St. Augustine once said:
Late have I loved you,
Beauty so ancient and so new,
late have I loved you!
Lo, you were within,
but I outside, seeking there for you,
and upon the shapely things you have made
I rushed headlong – I, misshapen.
You were with me, but I was not with you.
They held me back far from you,
those things which would have no being,
were they not in you.
God remains, even when we do not. God abides when we do not. And I breathe just a little bit easier.
” … Like a secure parent, who isn’t thrown to-and-fro by the moods of her child,”
great thought for this lenten season
“Bidden or not bidden, God is present” . A familiar phrase to many, but new to me at the center of a labyrinth at an inn in Elsah, Illinois on our Mississippi River road trip a few years ago. Thank you for the reminder.
So many in our tradition have missed this. We need this.

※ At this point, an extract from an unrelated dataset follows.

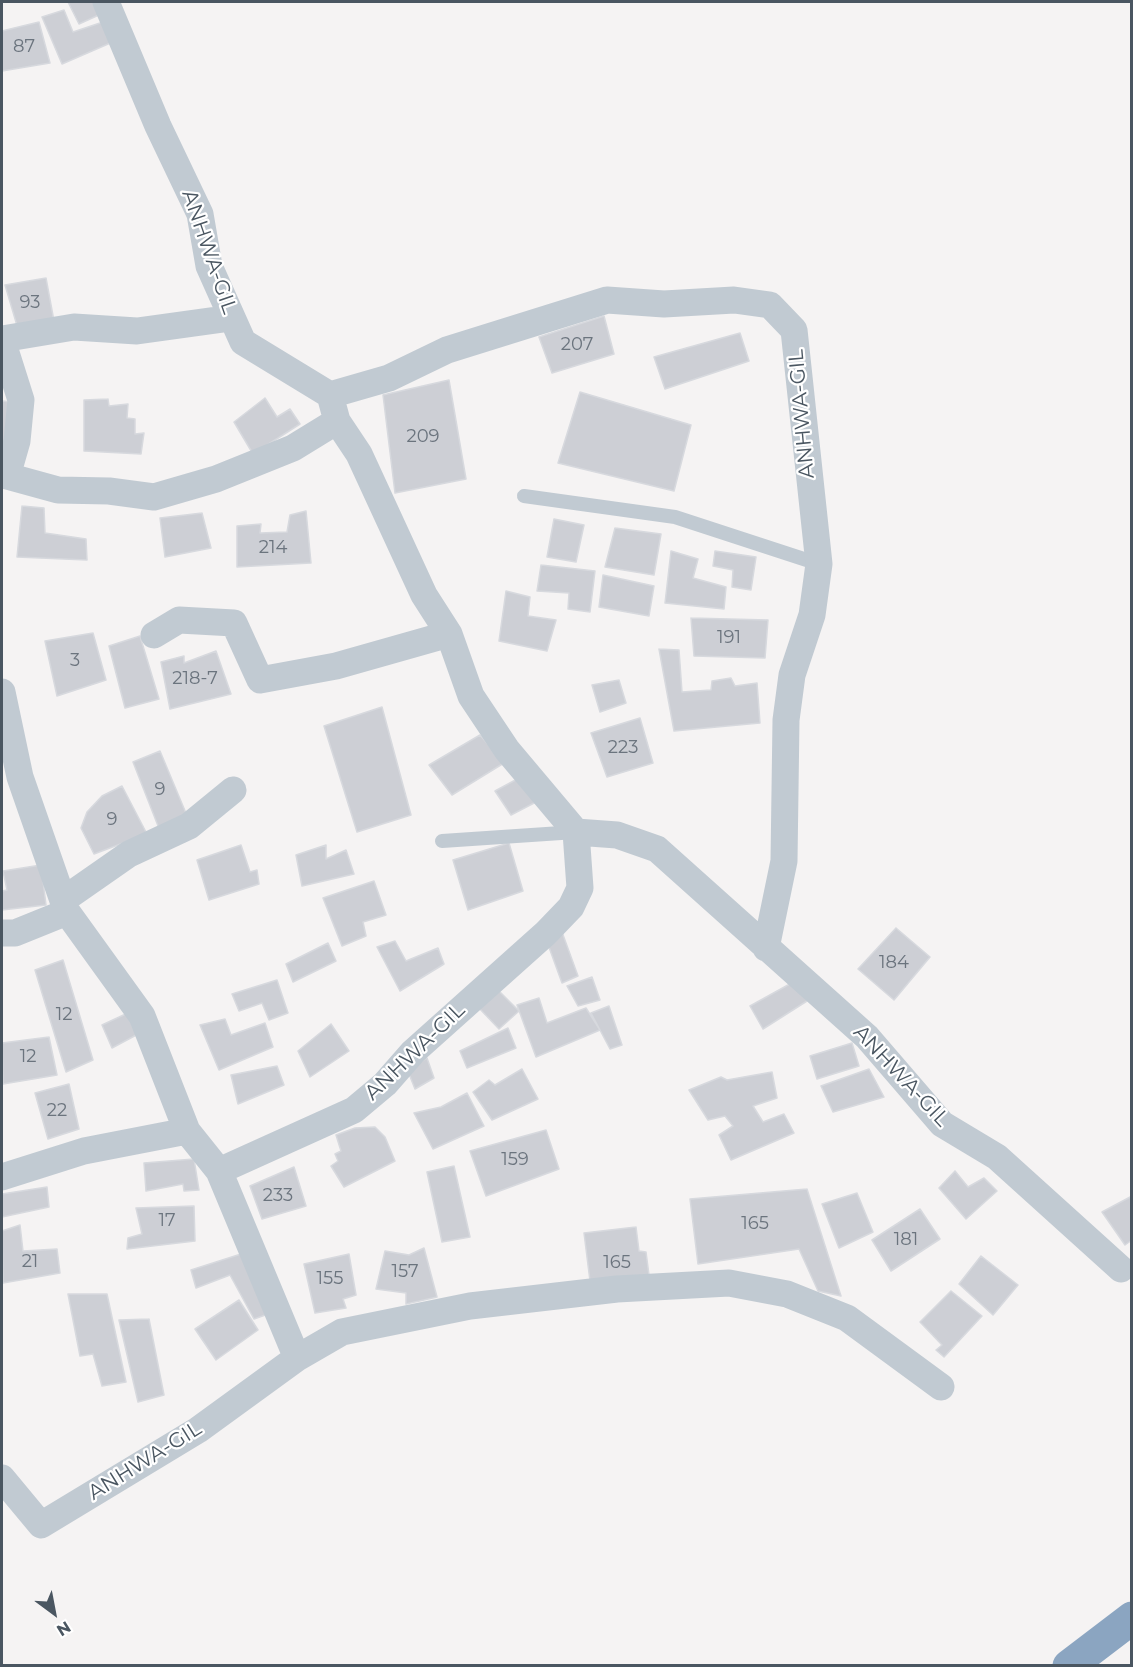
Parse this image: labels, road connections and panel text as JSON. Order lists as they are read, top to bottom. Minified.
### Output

This is excellent, Chuck, and true, I hope. One hard truth that it exposes is that too often the God of the Bible is often exactly like the woman who approached you articulates. The God of the Bible is regularly vindictive, arbitrary, unsafe. And in fact, for most Christians, the whole concept of salvation (penal substitutionary atonement) is predicated on a God that is retributive and grotesque. Thanks for proclaiming a God worthy of consideration, even praise.
Perhaps we should read the bible believing that God is like Jesus.
Yes, I think this would get us closer to the God that Chuck describes.
Josh – Do you believe in the deity of Jesus?
Thanks, Chuck, for a comforting post. But is it true? I can’t help but to agree with Joshua’s comment and with the lady in your post. The picture you paint of God is only one of many that can be gleaned from Scripture. So once again, we can see how easy it is to make Scripture say whatever we want (or don’t want). “Do not avenge yourselves, beloved, but leave room for God’s wrath. For it is written: “Vengeance is Mine, I will repay, says the Lord.” Romans 12:19
Are there theologians who would agree with C S Lewis as he describes God in THE LION the WITCH and the WARDROBE —“God (Aslan) is good, but He is not safe”?